▸ TEXTE DE RÉFÉRENCE:
================

Pour un accord efficace sur le climat

En décembre, Paris accueillera des négociations décisives pour le changement climatique. Les délégués des Nations unies devront parvenir à un accord contraignant permettant de limiter à 2 0C l’augmentation de la température mondiale. L’analyse économique peut nous permettre d’identifier les stratégies les plus efficaces.

Le changement climatique relève de la gestion d’un « bien commun » à l’échelle mondiale. A long terme, l’humanité bénéficierait massivement d’une coopération internationale sur le climat ; malheureusement, chaque pays est fortement incité à laisser aux autres la charge de réduire les émissions de gaz à effet de serre.

L’approche consensuelle chez les économistes pour résoudre ce problème de « passager clandestin » consiste à imposer un prix uniforme sur les émissions. Une telle stratégie incite les pollueurs à engager tous les efforts de réduction des émissions dont les coûts sont en deçà de ce prix. Elle garantit à la collectivité que le bénéfice environnemental est maximal pour un sacrifice collectif donné.

================

▸ DONNÉES FOURNIES:
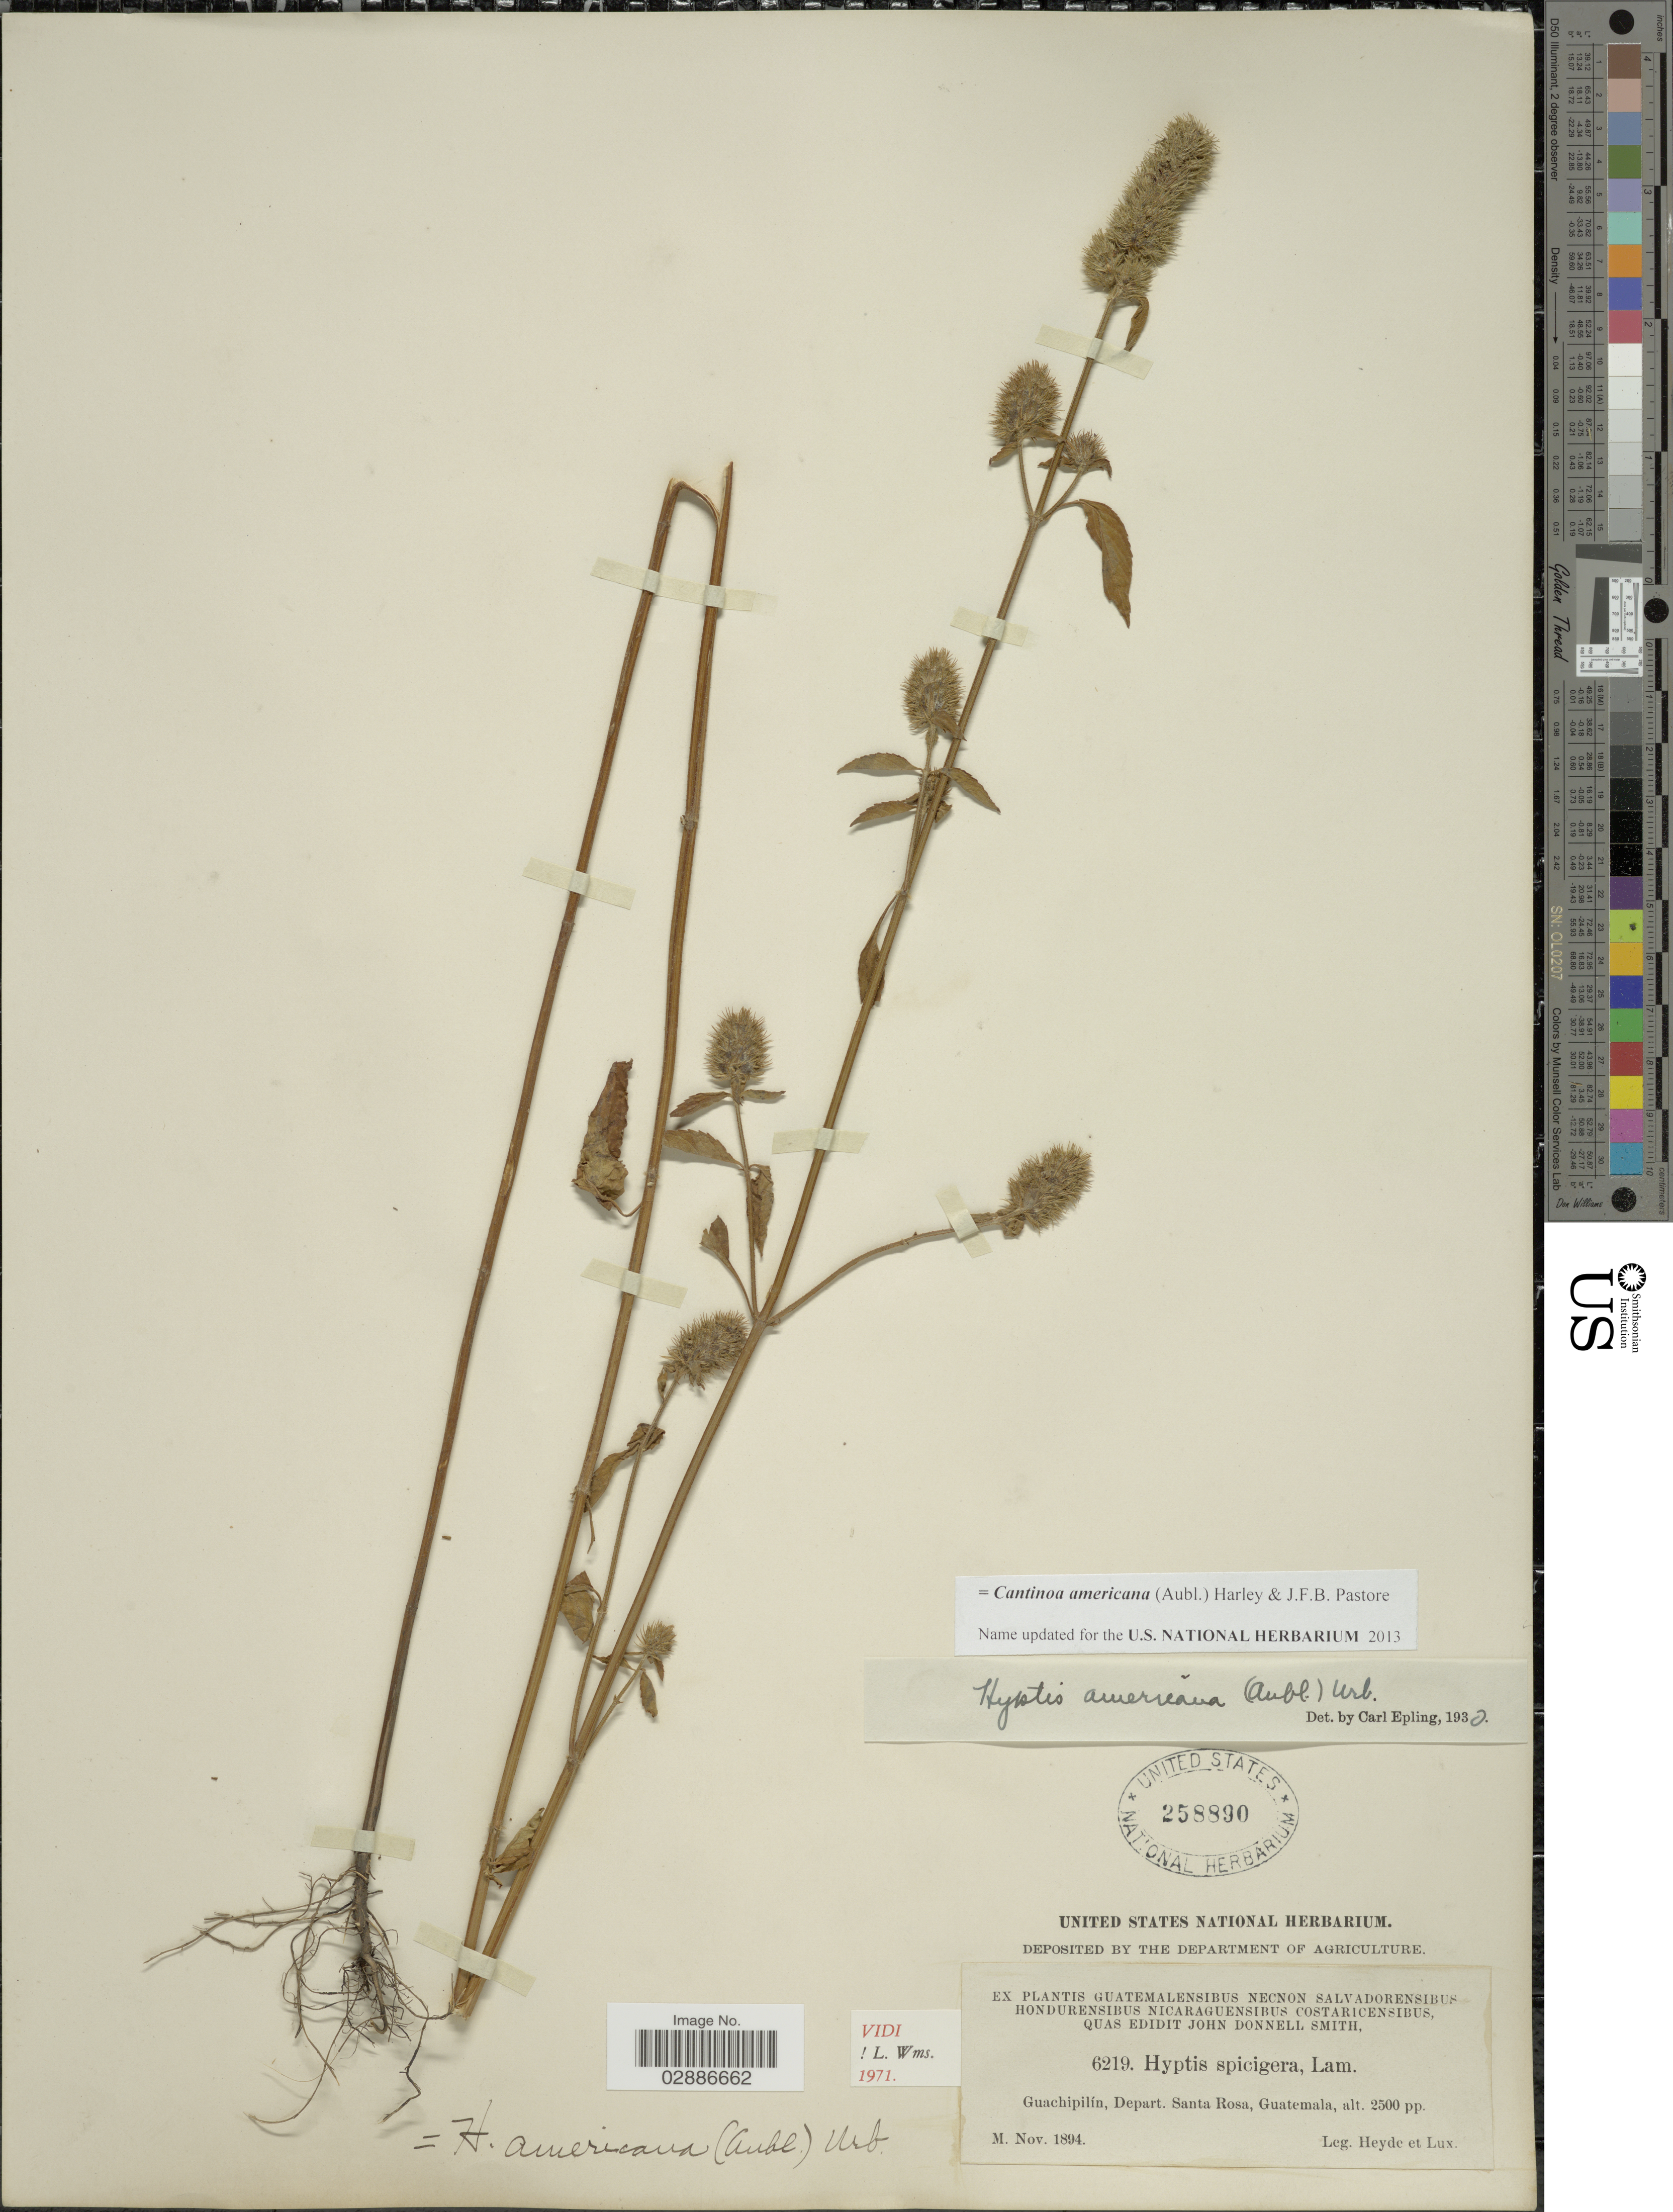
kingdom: Plantae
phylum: Tracheophyta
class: Magnoliopsida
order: Lamiales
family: Lamiaceae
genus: Cantinoa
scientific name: Cantinoa americana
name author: (Aubl.) Harley & J.F.B. Pastore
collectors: Heyde & Lux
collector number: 6219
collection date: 1894-11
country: Guatemala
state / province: Santa Rosa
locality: Guachipilín, Depart. Santa Rosa.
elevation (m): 762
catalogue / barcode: US 258890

================

▸ OBJECTIF DE L'EXERCICE:
Pour chacun des énoncés numérotés, indiquez s'il concorde avec le texte sur l'accord climatique en répondant par oui ou par non, puis citez mot pour mot les termes du texte qui permettent de trancher. 1. Chaque pays a tout intérêt à laisser aux autres pays la charge de réduire les émissions de gaz à effet de serre. 2. Les économistes sont divisés sur la manière de résoudre le problème du « passager clandestin ». 3. Un prix uniforme incite les pollueurs à engager les efforts de réduction dont les coûts dépassent ce prix. Les données ne sont d'aucune utilité pour ce travail.

▸ RÉPONSE ATTENDUE:
1. Oui : « chaque pays est fortement incité à laisser aux autres la charge de réduire les émissions de gaz à effet de serre ».
2. Non : « L’approche consensuelle chez les économistes pour résoudre ce problème ».
3. Non : « tous les efforts de réduction des émissions dont les coûts sont en deçà de ce prix ».